- About this task -
Return, unchanged and line for line, the text between the line containing "הסרת כל שאריות השיפוץ" and the line containing "הצעת מחיר ללא התחייבות", both of those lines included.

[Stored data entries]

▼▼▼

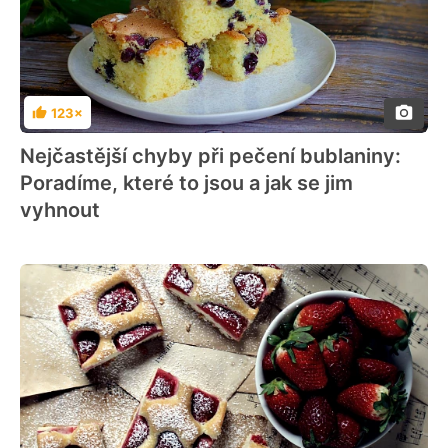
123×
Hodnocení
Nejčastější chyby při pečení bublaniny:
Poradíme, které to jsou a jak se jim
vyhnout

▲▲▲
▼▼▼

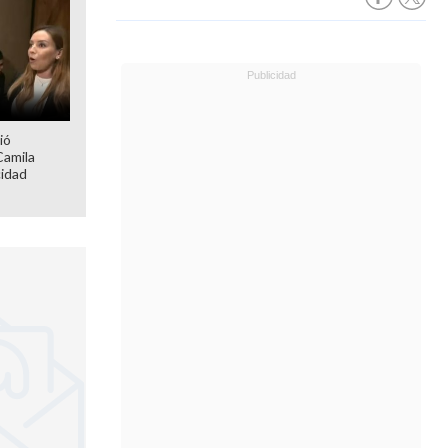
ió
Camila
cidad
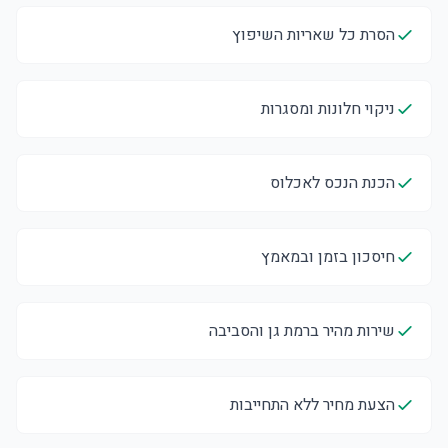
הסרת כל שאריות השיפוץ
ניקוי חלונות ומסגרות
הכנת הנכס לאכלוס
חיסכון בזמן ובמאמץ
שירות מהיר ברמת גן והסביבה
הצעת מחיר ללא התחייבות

▲▲▲

- Expected answer -
הסרת כל שאריות השיפוץ
ניקוי חלונות ומסגרות
הכנת הנכס לאכלוס
חיסכון בזמן ובמאמץ
שירות מהיר ברמת גן והסביבה
הצעת מחיר ללא התחייבות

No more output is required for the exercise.